§ **Activity 1**: In the passage on cognition and language below, name each level at which it gives an example of meaning transfer, along with the example it gives for that level.
§ **Activity 2**: Reproduce word for word the part of the passage on cognition and language below that opens with the words containing "Conversely, the higher" and closes with "its nonlinguistic substratum.".

§ **Text excerpt**:

● ● ●

To illustrate these distinctions with an example, consider the way people assign meaning to one object by transferring to it aspects of meaning from another. At the nonverbal level, an example is children's pretense play: A banana becomes a "telephone" by the child's talking into it, as adults do with a telephone. An example at the narrative linguistic level is metaphor: One concept assumes certain semantic features from another. For example, sermons assume some properties of sleeping pills. Analogy is the corresponding example at the abstract linguistic level: Objects are no longer directly compared, but the meaning transfer depends on an abstract categorical system (the analogy between electricity and water flowing through pipes requires a precise mapping of categories).


The neat classification presented here is complicated by the fact that, in the adult human, lower forms of cognition are encapsulated by the higher forms. The types of cognition we have discussed are found in pure form in the phylogenetic development of man or in the ontogenetic development of cognition, but not in the adult human mind. Thus, people have incidental event memory, as a dog might have, but they also have explicit, language-coded event memory that is uniquely human. Even procedural memory may be language-coded, though not very well, as is testified by the inefficiency of verbally describing a tennis stroke or a skiing turn. Action representations, too, are coded with language. Thus, a modern apprenticeship situation is not purely imitational but supplemented by oral language and symbolic thought, as, for example, a graduate student doing work in some laboratory learns skills.


Conversely, the higher layers of representation that characterize the modern adult human mind do not exist in a symbolic vacuum but are based on the sensorimotor substratum that humans share with other forms of animal life. Hence, language cannot be understood only as an arbitrary disembodied linguistic system and cannot be separated from its nonlinguistic substratum.

● ● ●

§ **Provided material**:
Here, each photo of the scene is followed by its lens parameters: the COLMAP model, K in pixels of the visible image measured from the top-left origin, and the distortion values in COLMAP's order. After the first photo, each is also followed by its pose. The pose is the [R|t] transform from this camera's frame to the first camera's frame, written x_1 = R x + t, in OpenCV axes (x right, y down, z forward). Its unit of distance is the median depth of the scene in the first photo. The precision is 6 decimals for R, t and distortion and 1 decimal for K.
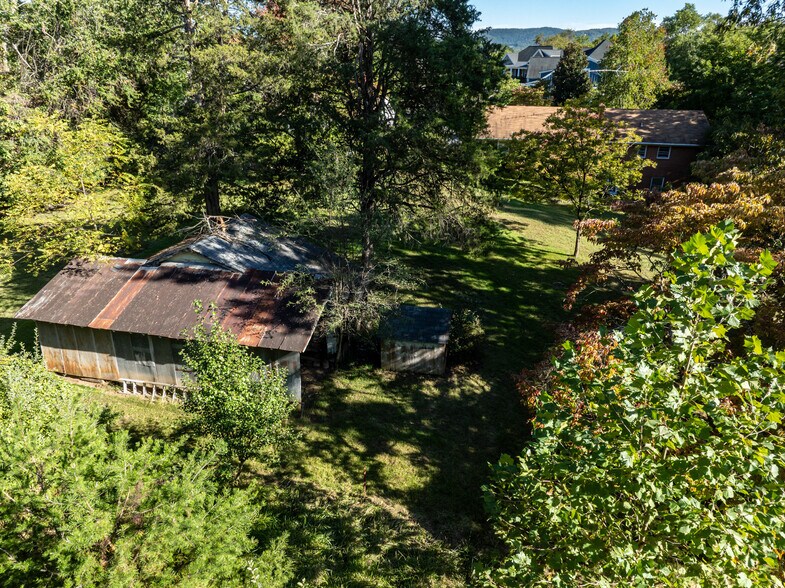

● ● ●

§ **Written solution 1**:
- Nonverbal level: children's pretense play
- Narrative linguistic level: metaphor
- Abstract linguistic level: analogy

§ **Written solution 2**:
Conversely, the higher layers of representation that characterize the modern adult human mind do not exist in a symbolic vacuum but are based on the sensorimotor substratum that humans share with other forms of animal life. Hence, language cannot be understood only as an arbitrary disembodied linguistic system and cannot be separated from its nonlinguistic substratum.